- _ENTRIES SUPPLIED_:
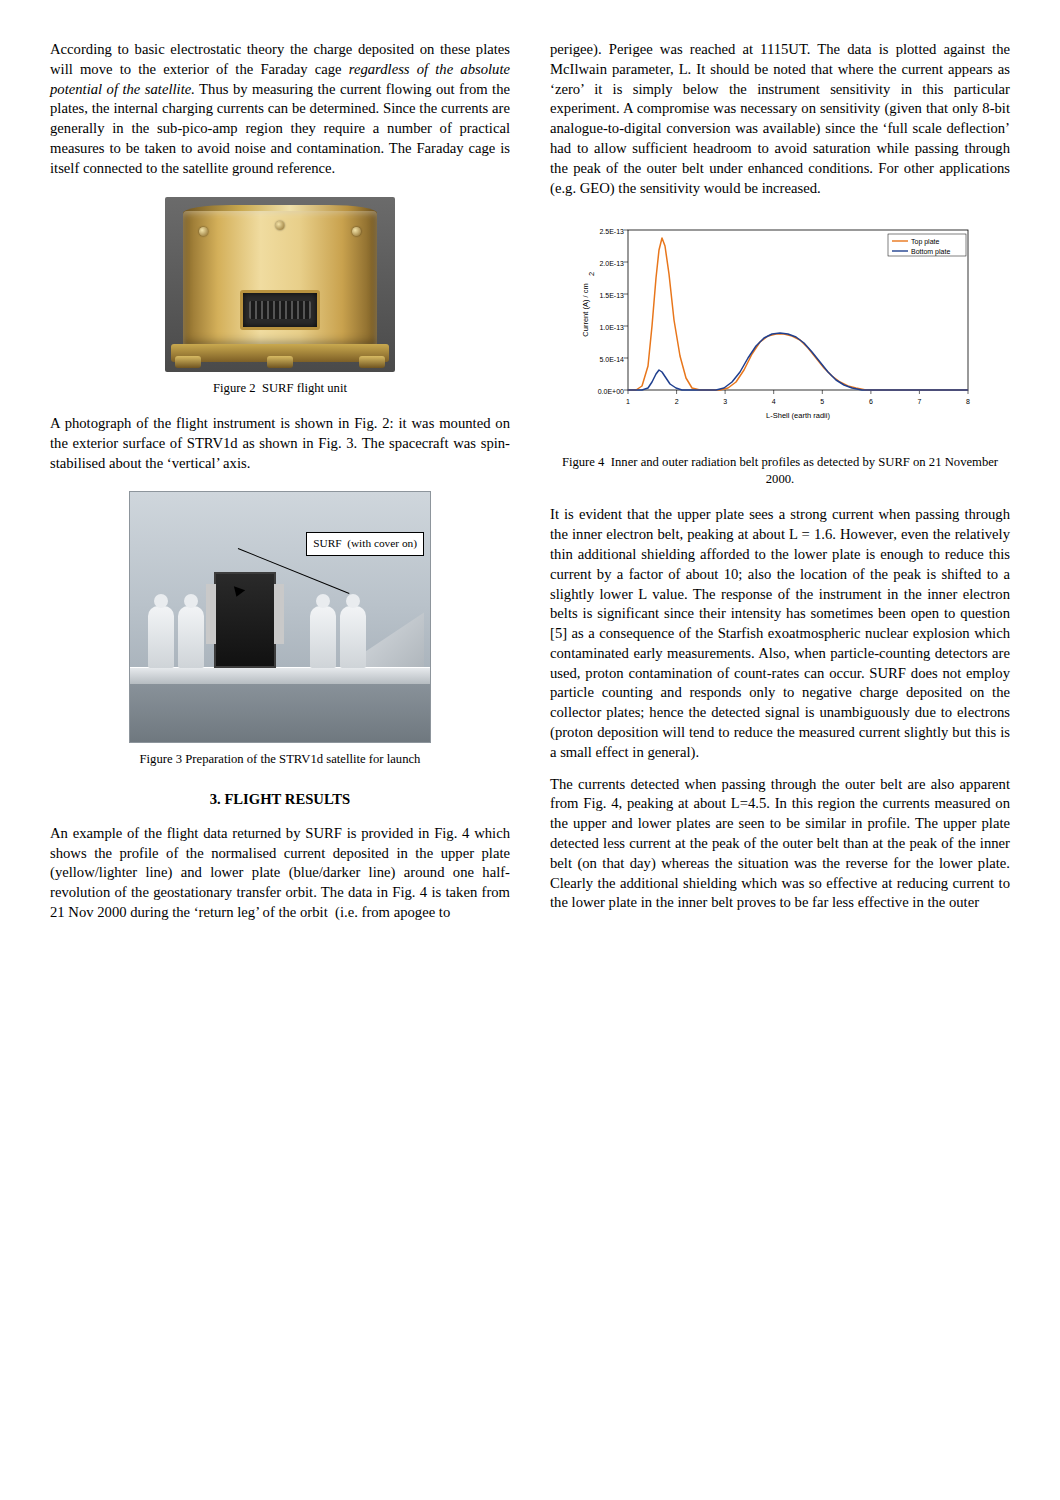According to basic electrostatic theory the charge deposited on these plates will move to the exterior of the Faraday cage regardless of the absolute potential of the satellite. Thus by measuring the current flowing out from the plates, the internal charging currents can be determined. Since the currents are generally in the sub-pico-amp region they require a number of practical measures to be taken to avoid noise and contamination. The Faraday cage is itself connected to the satellite ground reference.
Figure 2 SURF flight unit
A photograph of the flight instrument is shown in Fig. 2: it was mounted on the exterior surface of STRV1d as shown in Fig. 3. The spacecraft was spin-stabilised about the ‘vertical’ axis.
SURF (with cover on)
Figure 3 Preparation of the STRV1d satellite for launch
3. FLIGHT RESULTS
An example of the flight data returned by SURF is provided in Fig. 4 which shows the profile of the normalised current deposited in the upper plate (yellow/lighter line) and lower plate (blue/darker line) around one half-revolution of the geostationary transfer orbit. The data in Fig. 4 is taken from 21 Nov 2000 during the ‘return leg’ of the orbit (i.e. from apogee to
perigee). Perigee was reached at 1115UT. The data is plotted against the McIlwain parameter, L. It should be noted that where the current appears as ‘zero’ it is simply below the instrument sensitivity in this particular experiment. A compromise was necessary on sensitivity (given that only 8-bit analogue-to-digital conversion was available) since the ‘full scale deflection’ had to allow sufficient headroom to avoid saturation while passing through the peak of the outer belt under enhanced conditions. For other applications (e.g. GEO) the sensitivity would be increased.
2.5E-13 2.0E-13 1.5E-13 1.0E-13 5.0E-14 0.0E+00 1 2 3 4 5 6 7 8 L-Shell (earth radii) Current (A) / cm 2 Top plate Bottom plate
Figure 4 Inner and outer radiation belt profiles as detected by SURF on 21 November 2000.
It is evident that the upper plate sees a strong current when passing through the inner electron belt, peaking at about L = 1.6. However, even the relatively thin additional shielding afforded to the lower plate is enough to reduce this current by a factor of about 10; also the location of the peak is shifted to a slightly lower L value. The response of the instrument in the inner electron belts is significant since their intensity has sometimes been open to question [5] as a consequence of the Starfish exoatmospheric nuclear explosion which contaminated early measurements. Also, when particle-counting detectors are used, proton contamination of count-rates can occur. SURF does not employ particle counting and responds only to negative charge deposited on the collector plates; hence the detected signal is unambiguously due to electrons (proton deposition will tend to reduce the measured current slightly but this is a small effect in general).
The currents detected when passing through the outer belt are also apparent from Fig. 4, peaking at about L=4.5. In this region the currents measured on the upper and lower plates are seen to be similar in profile. The upper plate detected less current at the peak of the outer belt than at the peak of the inner belt (on that day) whereas the situation was the reverse for the lower plate. Clearly the additional shielding which was so effective at reducing current to the lower plate in the inner belt proves to be far less effective in the outer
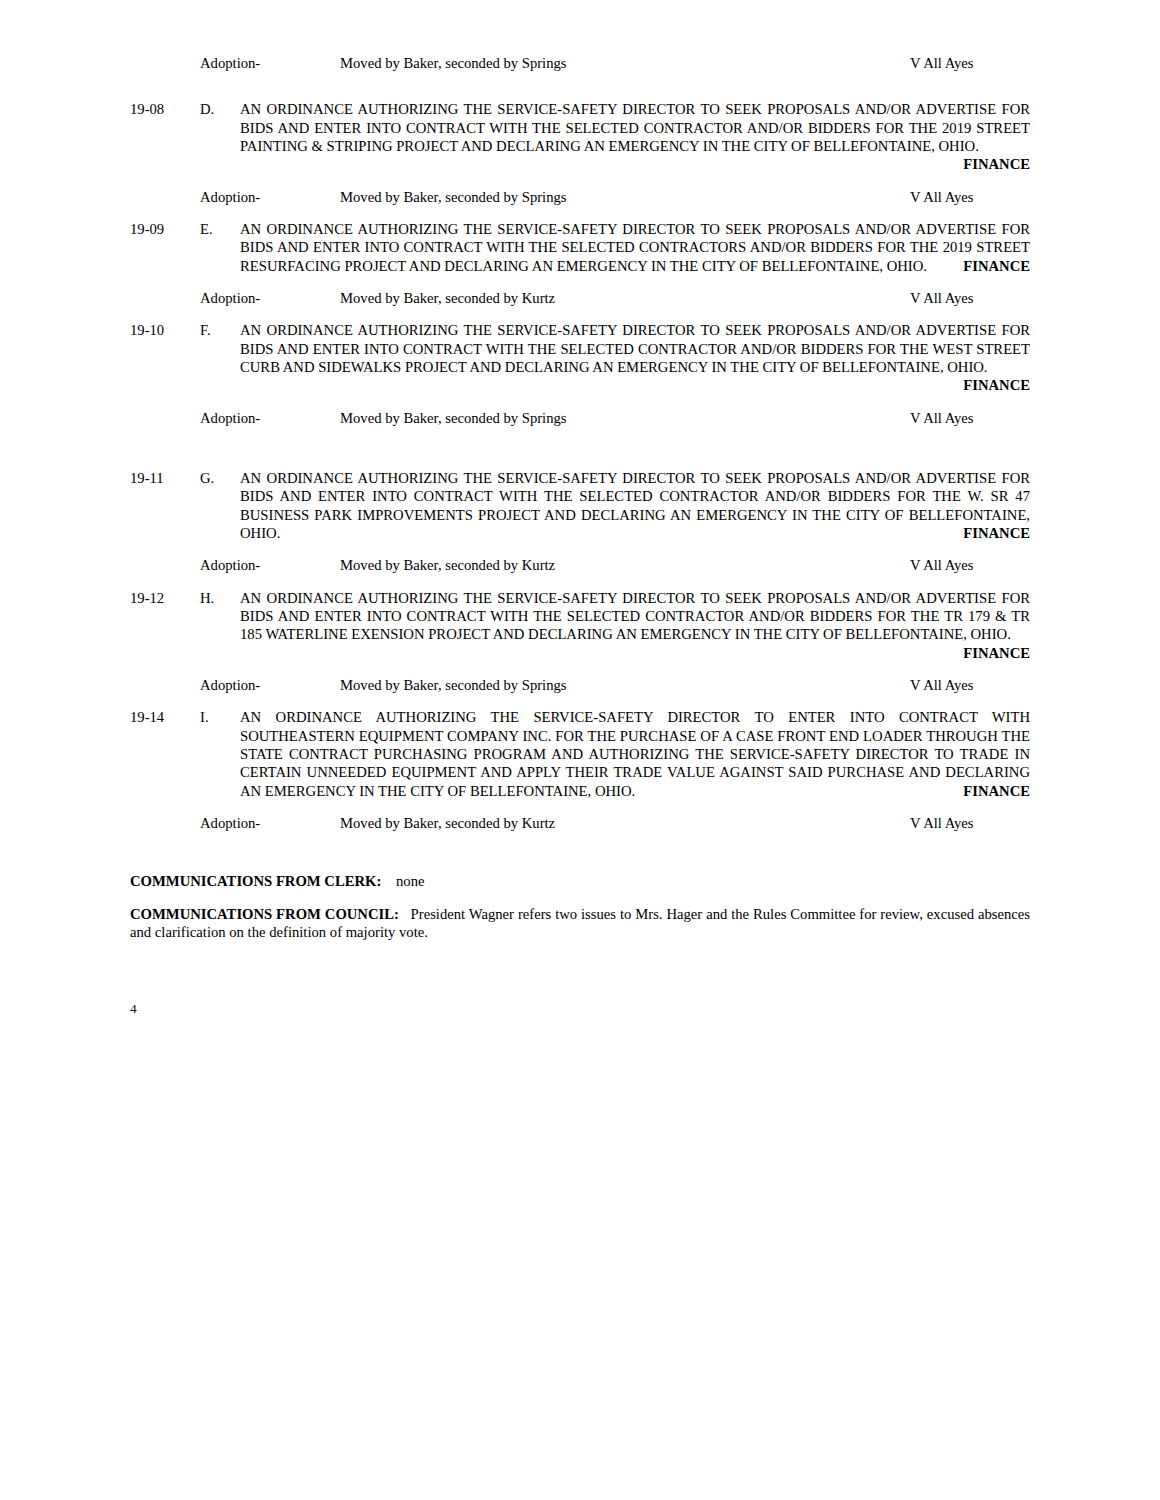Adoption-
Moved by Baker, seconded by Springs
V All Ayes
19-08
D.
AN ORDINANCE AUTHORIZING THE SERVICE-SAFETY DIRECTOR TO SEEK PROPOSALS AND/OR ADVERTISE FOR BIDS AND ENTER INTO CONTRACT WITH THE SELECTED CONTRACTOR AND/OR BIDDERS FOR THE 2019 STREET PAINTING & STRIPING PROJECT AND DECLARING AN EMERGENCY IN THE CITY OF BELLEFONTAINE, OHIO. FINANCE
Adoption-
Moved by Baker, seconded by Springs
V All Ayes
19-09
E.
AN ORDINANCE AUTHORIZING THE SERVICE-SAFETY DIRECTOR TO SEEK PROPOSALS AND/OR ADVERTISE FOR BIDS AND ENTER INTO CONTRACT WITH THE SELECTED CONTRACTORS AND/OR BIDDERS FOR THE 2019 STREET RESURFACING PROJECT AND DECLARING AN EMERGENCY IN THE CITY OF BELLEFONTAINE, OHIO. FINANCE
Adoption-
Moved by Baker, seconded by Kurtz
V All Ayes
19-10
F.
AN ORDINANCE AUTHORIZING THE SERVICE-SAFETY DIRECTOR TO SEEK PROPOSALS AND/OR ADVERTISE FOR BIDS AND ENTER INTO CONTRACT WITH THE SELECTED CONTRACTOR AND/OR BIDDERS FOR THE WEST STREET CURB AND SIDEWALKS PROJECT AND DECLARING AN EMERGENCY IN THE CITY OF BELLEFONTAINE, OHIO. FINANCE
Adoption-
Moved by Baker, seconded by Springs
V All Ayes
19-11
G.
AN ORDINANCE AUTHORIZING THE SERVICE-SAFETY DIRECTOR TO SEEK PROPOSALS AND/OR ADVERTISE FOR BIDS AND ENTER INTO CONTRACT WITH THE SELECTED CONTRACTOR AND/OR BIDDERS FOR THE W. SR 47 BUSINESS PARK IMPROVEMENTS PROJECT AND DECLARING AN EMERGENCY IN THE CITY OF BELLEFONTAINE, OHIO. FINANCE
Adoption-
Moved by Baker, seconded by Kurtz
V All Ayes
19-12
H.
AN ORDINANCE AUTHORIZING THE SERVICE-SAFETY DIRECTOR TO SEEK PROPOSALS AND/OR ADVERTISE FOR BIDS AND ENTER INTO CONTRACT WITH THE SELECTED CONTRACTOR AND/OR BIDDERS FOR THE TR 179 & TR 185 WATERLINE EXENSION PROJECT AND DECLARING AN EMERGENCY IN THE CITY OF BELLEFONTAINE, OHIO. FINANCE
Adoption-
Moved by Baker, seconded by Springs
V All Ayes
19-14
I.
AN ORDINANCE AUTHORIZING THE SERVICE-SAFETY DIRECTOR TO ENTER INTO CONTRACT WITH SOUTHEASTERN EQUIPMENT COMPANY INC. FOR THE PURCHASE OF A CASE FRONT END LOADER THROUGH THE STATE CONTRACT PURCHASING PROGRAM AND AUTHORIZING THE SERVICE-SAFETY DIRECTOR TO TRADE IN CERTAIN UNNEEDED EQUIPMENT AND APPLY THEIR TRADE VALUE AGAINST SAID PURCHASE AND DECLARING AN EMERGENCY IN THE CITY OF BELLEFONTAINE, OHIO. FINANCE
Adoption-
Moved by Baker, seconded by Kurtz
V All Ayes
Communications from Clerk: none
Communications from Council: President Wagner refers two issues to Mrs. Hager and the Rules Committee for review, excused absences and clarification on the definition of majority vote.
4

- _EXERCISE BRIEF_: Transcribe all data precisely. Pictures are not copied.

- _SOLUTION FOR THIS PROBLEM_:
According to basic electrostatic theory the charge deposited on these plates will move to the exterior of the Faraday cage regardless of the absolute potential of the satellite. Thus by measuring the current flowing out from the plates, the internal charging currents can be determined. Since the currents are generally in the sub-pico-amp region they require a number of practical measures to be taken to avoid noise and contamination. The Faraday cage is itself connected to the satellite ground reference.
Figure 2 SURF flight unit
A photograph of the flight instrument is shown in Fig. 2: it was mounted on the exterior surface of STRV1d as shown in Fig. 3. The spacecraft was spin-stabilised about the ‘vertical’ axis.
SURF (with cover on)
Figure 3 Preparation of the STRV1d satellite for launch
3. FLIGHT RESULTS
An example of the flight data returned by SURF is provided in Fig. 4 which shows the profile of the normalised current deposited in the upper plate (yellow/lighter line) and lower plate (blue/darker line) around one half-revolution of the geostationary transfer orbit. The data in Fig. 4 is taken from 21 Nov 2000 during the ‘return leg’ of the orbit (i.e. from apogee to
perigee). Perigee was reached at 1115UT. The data is plotted against the McIlwain parameter, L. It should be noted that where the current appears as ‘zero’ it is simply below the instrument sensitivity in this particular experiment. A compromise was necessary on sensitivity (given that only 8-bit analogue-to-digital conversion was available) since the ‘full scale deflection’ had to allow sufficient headroom to avoid saturation while passing through the peak of the outer belt under enhanced conditions. For other applications (e.g. GEO) the sensitivity would be increased.
2.5E-13 2.0E-13 1.5E-13 1.0E-13 5.0E-14 0.0E+00 1 2 3 4 5 6 7 8 L-Shell (earth radii) Current (A) / cm 2 Top plate Bottom plate
Figure 4 Inner and outer radiation belt profiles as detected by SURF on 21 November 2000.
It is evident that the upper plate sees a strong current when passing through the inner electron belt, peaking at about L = 1.6. However, even the relatively thin additional shielding afforded to the lower plate is enough to reduce this current by a factor of about 10; also the location of the peak is shifted to a slightly lower L value. The response of the instrument in the inner electron belts is significant since their intensity has sometimes been open to question [5] as a consequence of the Starfish exoatmospheric nuclear explosion which contaminated early measurements. Also, when particle-counting detectors are used, proton contamination of count-rates can occur. SURF does not employ particle counting and responds only to negative charge deposited on the collector plates; hence the detected signal is unambiguously due to electrons (proton deposition will tend to reduce the measured current slightly but this is a small effect in general).
The currents detected when passing through the outer belt are also apparent from Fig. 4, peaking at about L=4.5. In this region the currents measured on the upper and lower plates are seen to be similar in profile. The upper plate detected less current at the peak of the outer belt than at the peak of the inner belt (on that day) whereas the situation was the reverse for the lower plate. Clearly the additional shielding which was so effective at reducing current to the lower plate in the inner belt proves to be far less effective in the outer
Adoption-
Moved by Baker, seconded by Springs
V All Ayes
19-08
D.
AN ORDINANCE AUTHORIZING THE SERVICE-SAFETY DIRECTOR TO SEEK PROPOSALS AND/OR ADVERTISE FOR BIDS AND ENTER INTO CONTRACT WITH THE SELECTED CONTRACTOR AND/OR BIDDERS FOR THE 2019 STREET PAINTING & STRIPING PROJECT AND DECLARING AN EMERGENCY IN THE CITY OF BELLEFONTAINE, OHIO. FINANCE
Adoption-
Moved by Baker, seconded by Springs
V All Ayes
19-09
E.
AN ORDINANCE AUTHORIZING THE SERVICE-SAFETY DIRECTOR TO SEEK PROPOSALS AND/OR ADVERTISE FOR BIDS AND ENTER INTO CONTRACT WITH THE SELECTED CONTRACTORS AND/OR BIDDERS FOR THE 2019 STREET RESURFACING PROJECT AND DECLARING AN EMERGENCY IN THE CITY OF BELLEFONTAINE, OHIO. FINANCE
Adoption-
Moved by Baker, seconded by Kurtz
V All Ayes
19-10
F.
AN ORDINANCE AUTHORIZING THE SERVICE-SAFETY DIRECTOR TO SEEK PROPOSALS AND/OR ADVERTISE FOR BIDS AND ENTER INTO CONTRACT WITH THE SELECTED CONTRACTOR AND/OR BIDDERS FOR THE WEST STREET CURB AND SIDEWALKS PROJECT AND DECLARING AN EMERGENCY IN THE CITY OF BELLEFONTAINE, OHIO. FINANCE
Adoption-
Moved by Baker, seconded by Springs
V All Ayes
19-11
G.
AN ORDINANCE AUTHORIZING THE SERVICE-SAFETY DIRECTOR TO SEEK PROPOSALS AND/OR ADVERTISE FOR BIDS AND ENTER INTO CONTRACT WITH THE SELECTED CONTRACTOR AND/OR BIDDERS FOR THE W. SR 47 BUSINESS PARK IMPROVEMENTS PROJECT AND DECLARING AN EMERGENCY IN THE CITY OF BELLEFONTAINE, OHIO. FINANCE
Adoption-
Moved by Baker, seconded by Kurtz
V All Ayes
19-12
H.
AN ORDINANCE AUTHORIZING THE SERVICE-SAFETY DIRECTOR TO SEEK PROPOSALS AND/OR ADVERTISE FOR BIDS AND ENTER INTO CONTRACT WITH THE SELECTED CONTRACTOR AND/OR BIDDERS FOR THE TR 179 & TR 185 WATERLINE EXENSION PROJECT AND DECLARING AN EMERGENCY IN THE CITY OF BELLEFONTAINE, OHIO. FINANCE
Adoption-
Moved by Baker, seconded by Springs
V All Ayes
19-14
I.
AN ORDINANCE AUTHORIZING THE SERVICE-SAFETY DIRECTOR TO ENTER INTO CONTRACT WITH SOUTHEASTERN EQUIPMENT COMPANY INC. FOR THE PURCHASE OF A CASE FRONT END LOADER THROUGH THE STATE CONTRACT PURCHASING PROGRAM AND AUTHORIZING THE SERVICE-SAFETY DIRECTOR TO TRADE IN CERTAIN UNNEEDED EQUIPMENT AND APPLY THEIR TRADE VALUE AGAINST SAID PURCHASE AND DECLARING AN EMERGENCY IN THE CITY OF BELLEFONTAINE, OHIO. FINANCE
Adoption-
Moved by Baker, seconded by Kurtz
V All Ayes
Communications from Clerk: none
Communications from Council: President Wagner refers two issues to Mrs. Hager and the Rules Committee for review, excused absences and clarification on the definition of majority vote.
4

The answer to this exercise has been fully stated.